Formicolio alle mani, la testa dentro una cuffia. Adesso mi passa. Tiriamo giù il finestrino, lo vedi che va molto meglio? Dove sono adesso, dove, ah sì, Roma, il G.R.A. Per Napoli, devo arrivare a Napoli. “Aurelia”? no, Aurelia diomio, va a Nizza l’Aurelia, nord, salire. Io devo scendere, sud. Avanti. Musica, lo vedi che è più facile con una bella canzone? Vento in faccia contro il dolore al petto, respirare più aria. Buffa sensazione di stare andando contromano, come se procedere fosse spingersi contro una forza ostile. Confuso dai cartelli, troppo stanco per capire, impigliato sulle righe tratteggiate della mezzeria. Il piede a spingere da solo sull’acceleratore.

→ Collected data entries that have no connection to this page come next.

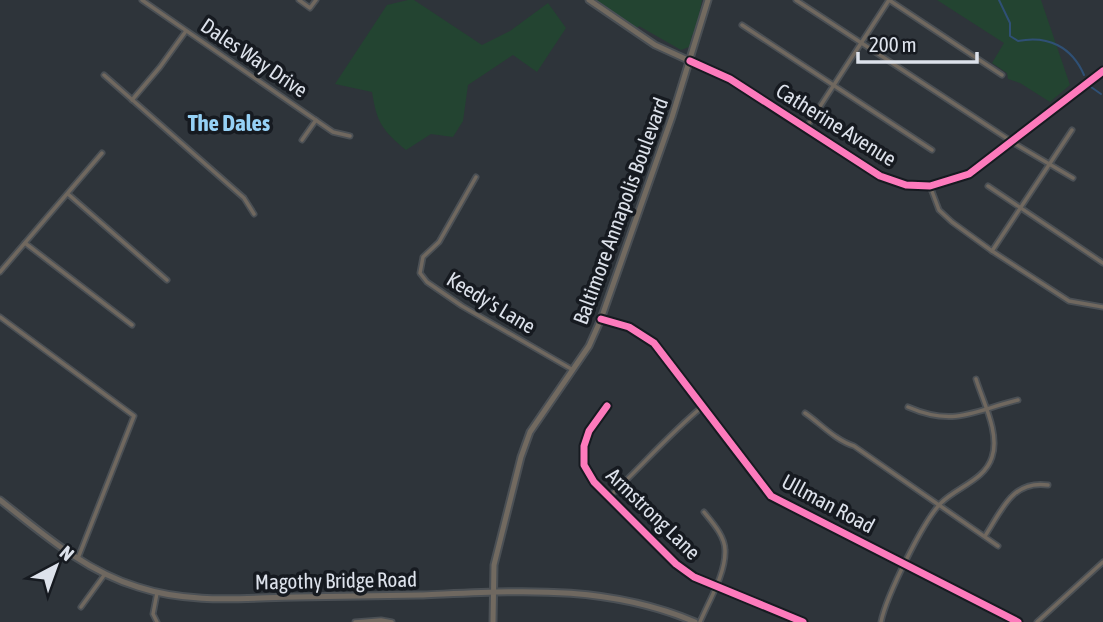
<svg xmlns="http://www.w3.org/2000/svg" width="1103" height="622" font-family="'Asap Condensed',sans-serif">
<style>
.green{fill:#234431}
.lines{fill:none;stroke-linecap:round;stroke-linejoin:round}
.stream{stroke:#2f5075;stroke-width:2}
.minor-casing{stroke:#4b5055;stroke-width:7}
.tertiary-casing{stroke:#4b5055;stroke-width:8}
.secondary-casing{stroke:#4b5055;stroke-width:9}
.primary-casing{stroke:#4b5055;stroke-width:9}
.minor{stroke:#70685f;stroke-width:3.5}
.tertiary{stroke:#70685f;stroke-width:4.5}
.secondary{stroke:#726a60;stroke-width:5}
.primary{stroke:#6f6860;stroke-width:5}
.cycleway-casing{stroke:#161a20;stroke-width:11}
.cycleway{stroke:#fd7abc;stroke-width:7}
.labels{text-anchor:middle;stroke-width:7;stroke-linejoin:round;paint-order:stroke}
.street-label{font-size:21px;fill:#dde2eb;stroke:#161a20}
.neighbourhood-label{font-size:23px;font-weight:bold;fill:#95d1f6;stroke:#161a20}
</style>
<rect width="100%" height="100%" fill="#2e343a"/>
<g class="green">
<path d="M408,0H414L482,45L510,31L548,3L566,28L537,72L513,55L468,85L463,121L453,137L431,134L406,150C382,130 377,123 372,92L335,84L387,5Z"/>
<path d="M596,0H702L695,34L692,35L689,47L681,50L639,26L637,28Z"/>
<path d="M937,0H1041L1070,85L1050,102L1020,83L1008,79L1007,73L992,63L1004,43Z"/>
</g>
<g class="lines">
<g class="stream">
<path d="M999,0L1010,23V36L1018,41C1048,35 1072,47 1084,75"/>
<path d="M1091,87L1101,94"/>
</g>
<g class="minor-casing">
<g id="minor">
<path d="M142,0L333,132L350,136"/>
<path d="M299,0L310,8L316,0"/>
<path d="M796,0L1017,145L1073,178"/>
<path d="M742,25L932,150"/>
<path d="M104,75L244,198L254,214"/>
<path d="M132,100L160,67L186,31"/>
<path d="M806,128L889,0L1002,75"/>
<path d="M302,140L316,120"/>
<path d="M476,177L439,242L423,257L420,273L427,282L462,306L573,370"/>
<path d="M930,186L939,210L952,222L992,251L1069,301L1103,307"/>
<path d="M988,186L1103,263"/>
<path d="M68,194L167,280"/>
<path d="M25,243L132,325"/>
<path d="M992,251L1072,130"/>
<path d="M0,272L102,153"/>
<path d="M0,317L134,416L78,558"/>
<path d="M601,319L629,327L654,343L771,496L1018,622"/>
<path d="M607,406L589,431L584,446V465L594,482L676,564L694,577L803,622"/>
<path d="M908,407C954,427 973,411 1018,400"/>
<path d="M805,413C821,424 835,440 854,446L998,546"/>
<path d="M609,497C641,467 669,434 702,407"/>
<path d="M985,536C1002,510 1012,480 1048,485"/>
<path d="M157,593L153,614L157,622"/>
<path d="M81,607L105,574"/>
<path d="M355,622L381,620L392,622"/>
<path d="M700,622C709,601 726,573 725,550C725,536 712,522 704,512"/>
<path d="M881,622C886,597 923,521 941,503C957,487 985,480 992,457C1000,433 983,402 976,379"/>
<path d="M1037,622L1103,562"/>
</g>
</g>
<g class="tertiary-casing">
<path id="tertiary" d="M690,61L730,79L880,176L906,185L930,186L969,174L1103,71"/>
</g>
<g class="secondary-casing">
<g id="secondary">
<path d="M589,0L655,45L690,61"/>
<path d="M493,622L494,565L521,457L530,432L589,346L601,319L672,117L708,0"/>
</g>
</g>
<g class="primary-casing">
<path id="primary" d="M0,500C43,534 85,571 138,587C190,604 242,598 296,597C339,596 381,596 423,595C519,591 605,584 695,622"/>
</g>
<use href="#minor" class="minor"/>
<use href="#tertiary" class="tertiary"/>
<use href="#secondary" class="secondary"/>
<use href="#primary" class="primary"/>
<g class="cycleway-casing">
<g id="cycleway">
<path d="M690,61L730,79L880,176L906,185L930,186L969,174L1103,71"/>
<path d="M601,319L629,327L654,343L771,496L1018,622"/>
<path d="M607,406L589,431L584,446V465L594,482L676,564L694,577L803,622"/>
</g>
</g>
<use href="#cycleway" class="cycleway"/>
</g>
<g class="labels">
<g class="street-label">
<text transform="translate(254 58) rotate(34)" y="7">Dales Way Drive</text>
<text transform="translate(836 125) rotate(32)" y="7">Catherine Avenue</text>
<text transform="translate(621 211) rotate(-70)" y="7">Baltimore Annapolis Boulevard</text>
<text transform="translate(491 303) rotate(31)" y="7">Keedy's Lane</text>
<text transform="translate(828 504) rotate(28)" y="7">Ullman Road</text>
<text transform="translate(653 514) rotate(44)" y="7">Armstrong Lane</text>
<text transform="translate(336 581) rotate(-1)" y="7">Magothy Bridge Road</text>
</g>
<g class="neighbourhood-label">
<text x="229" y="131">The Dales</text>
</g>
</g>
<g transform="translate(56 566) rotate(41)" stroke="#161a20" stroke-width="5" paint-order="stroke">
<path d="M0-5L12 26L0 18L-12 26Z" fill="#dde2eb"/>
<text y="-10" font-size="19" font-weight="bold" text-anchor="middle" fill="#dde2eb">N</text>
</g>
<path d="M858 52v10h119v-10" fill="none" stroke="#dde2eb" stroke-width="3.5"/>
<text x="869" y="52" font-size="21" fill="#dde2eb" stroke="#161a20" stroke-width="5" paint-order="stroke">200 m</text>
</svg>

“Ostia”. Dov’è Napoli? Il dolore al petto fuso nello stomaco si fa più intenso, diventa come un pugno ma allo stesso tempo è appuntito. Il G.R.A. è rotondo, dovunque vada mi porterà alla fine verso Napoli. Dovrei uscire. Per il centro, andare in ospedale. Ma non parlo la lingua, non so farmi capire, ho paura a entrare, ho solo bisogno di riposo. Sì, una notte di sonno, sdraiato sul morbido, basta arrivare a Napoli, passa tutto.
“Appia”. Ecco il cartello verde dell’autostrada per Napoli, mancano solo pochi chilometri. È difficile guidare su questa tangenziale, troppe scelte, troppo dolore. L’autostrada è facile, sali sopra e poi dritto, due ore e poi finito.
Non ce la faccio più. Non respiro.
“Anagnina”. IKEA.
Devo fermarmi. IKEA, come quello vicino a casa mia. La mia casa, il mio piccolo giardino che adesso con la neve sembra grande e morto. Aspetto l’estate e compro delle sdraio e poi per il compleanno chiamo tutti gli amici che non vedo mai, voglio che ci siano tutti, anche quelli della scuola, anche i cugini di Cracovia devono venire, compro una torta grandissima e spumante renano, mettiamo un po’ di bella musica che non l’hanno mai sentita, da noi non è arrivata neanche, figurati, mai sentite cose così, meglio del Buddha Bar. Poi Kristof ha quell’impianto di luci stupendo, voglio che si senta casino fino alla statale, che vedano tutti che non è disabitata. Ci abita qualcuno lì dentro, è casa mia, voglio starci un po’ di più, compro anche un divano nuovo più grande, anzi ce ne metto due e cerco di stare a casa ogni sabato, faccio feste, voglio una donna che sta lì così quando torno e apro la porta non c’è tutto quel silenzio e finalmente posso iniziare a mangiare bene, cibi sani, cose calde, niente più alcol, solo qualche birretta, non più questi bruciori di stomaco. Appena torno ci vado subito al capannone dell’IKEA. Il blu e il giallo immensi, tutti quei divani, le poltrone, i letti che si possono provare. Sdraiarsi sarebbe bello. Non respiro. Il parcheggio è vuoto, devo spogliarmi, mi manca l’aria. Adesso il dolore è una spada. Passerà, deve passare, se mi spoglio respiro meglio. Forse ce la faccio a scendere e andarmi a sdraiare dietro, mi basta mezz’ora, mezz’ora di riposo e ce la faccio, riparto per Napoli. Ce la faccio ad aprire il portellone, mi sdraio un attimo, tranquillo, deve fermarsi il dolore, il sudore. La paura.

Quel camion lasciato lì nel parcheggio, bianco. Davanti al mostro blu con la scritta gialla. Piccolo dinosauro albino che ha appoggiato la testa e si è lasciato andare. Hemtrevlig.